師匠か、恩師か、はたまた一生のライバルか。相思相愛ならぬ「相師相愛」ともいえるふたりの姿をご紹介。連載「相師相愛」第56回は、スキーでつながったふたり。
アメアスポーツジャパン代表取締役社長 岸野 博が語る、片桐幹雄
大学時代に体育会スキー部に所属していましたが、片桐さんは雲の上の人でした。ダウンヒル種目で世界を転戦した日本人は数えるほどしかいません。しかも、全日本のコーチになって、野沢温泉というスキー場を造っていたり、ホテルのオーナーでもある。まさに憧れの人と仕事をご一緒させていただいています。
でも、いかにすごい人だったかを知ったのは、ザルツブルグに滞在していた時。日本人の私を見つけて英語で話しかけてきた現地のおじいちゃんがいたんです。カタギリを知っているか、と。びっくりしましたが、来月会う、と伝えると手紙を託されました。ミキオに渡してくれ、と。
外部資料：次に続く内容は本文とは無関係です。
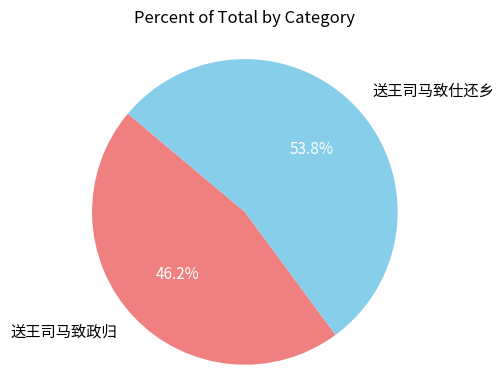

Does 送王司马致仕还乡 represent more than half of the total?

Yes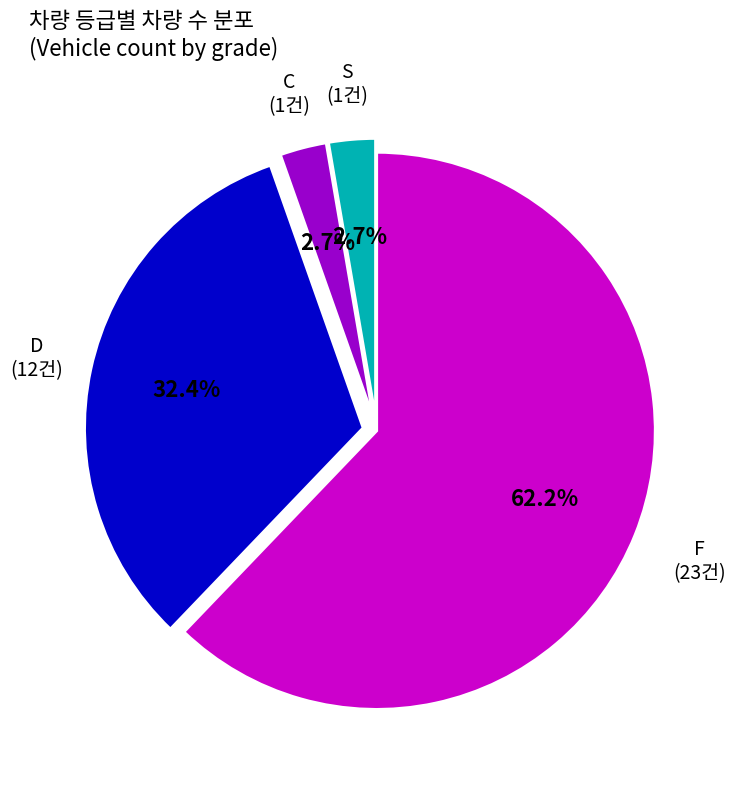

Is there a majority slice in this chart?

Yes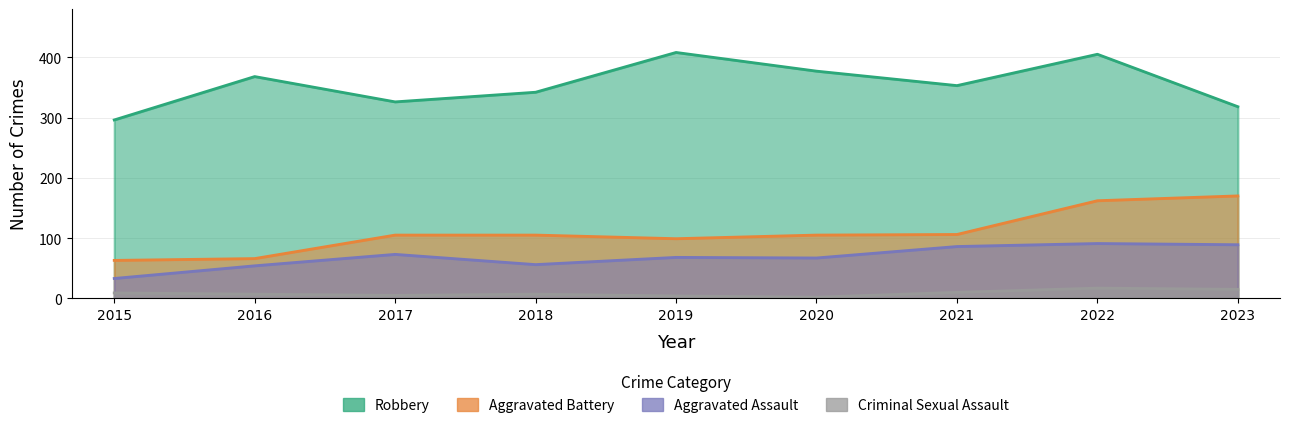

What is the minimum value shown in the chart?

2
この時は、自分が日本人であることが、とても嬉しくなりましたね。
ウインタービジネスは厳しい環境にありますが、そんななかでも片桐さんは思い切った投資を続けられています。スキー用品のメーカーである我々にとっては、本当にありがたい、かけがえのないパートナーなんです。
手ぶらでスキー場に行っても滑れる、というサロモン・ステーションがスタートしたのは、2014年。お互いに社長になった年でした。まさに野沢温泉は、このコンセプトにぴったりの場所です。サロモンは、初めての方でもうまく滑れる、初めての方用のスキーも開発したりしていますが、リゾートとのつながりはモノを売るのと同じくらい大切になっています。
しっかりしたリゾートとタッグを組んでもらえるのは、本当にありがたいこと。これからも、ビジネスパートナーとして長いお付き合いをよろしくお願いいたします。
野沢温泉代表取締役社長 片桐幹雄が語る、岸野 博
全日本スキー連盟のコーチを長くやっていましたから、おそらくそこで出会ったんだと思います。最初を覚えてないんですよ(笑)。その後、大きなスキーブームをつくってくれたのが、岸野さんたち。何かやれば、新しいことが起こる。そんな夢を追える時代でした。
とにかくスキーが好きな人、という印象があります。その思いが誰よりも強い。野沢温泉に来る時は、いろんな人を連れてきたりしてくれる。でも、仕事の話より、いつもスキーの話をしていますね(笑)。
スキー場は今、とてもグローバル化していて、世界を標準にして考えていかないといけないんです。でも、ヨーロッパに比べて日本はかなり遅れてしまっている。だから、岸野さんと手を取りあってもっともっと頑張らないといけない。パウダースノーや自然が楽しめるロケーションなど、日本の強みもあるんです。グローバルな視点からスキーを見ていくという点で、とても大切な仲間です。
スキーを楽しく滑ること、この楽しいスポーツを日本中に広めるために、いろんなことをやっている。すべてそこにリンクする。もちろん、ビジネスも大事なんだと思いますが、ビジネスから始まらない。心が熱い人なんです。
私が親しくしていた元教え子で、彼の会社の社員が2年前に亡くなったことがあったんですが、その時も社長自ら先頭に立って、しっかり気持ちを込めて対応していて。形だけで済ましたりしない、とても彼らしいなと思いました。
今後もこの業界のリーダーとして、日本を引っ張ってもらいたいと思っています。
Hiroshi Kishino(右)
1959年生まれ。青山学院大学卒業後、サロモンスポーツ販売入社。2003年アメアスポーツジャパン入社。サロモン事業部長を経て、’14年より現職。
Mikio Katagiri(左)
1955年生まれ。オーストリアで学び、アルペンスキーの滑降(ダウンヒル)で2度冬季五輪出場。その後、全日本チームの監督を務めた。2014年より現職。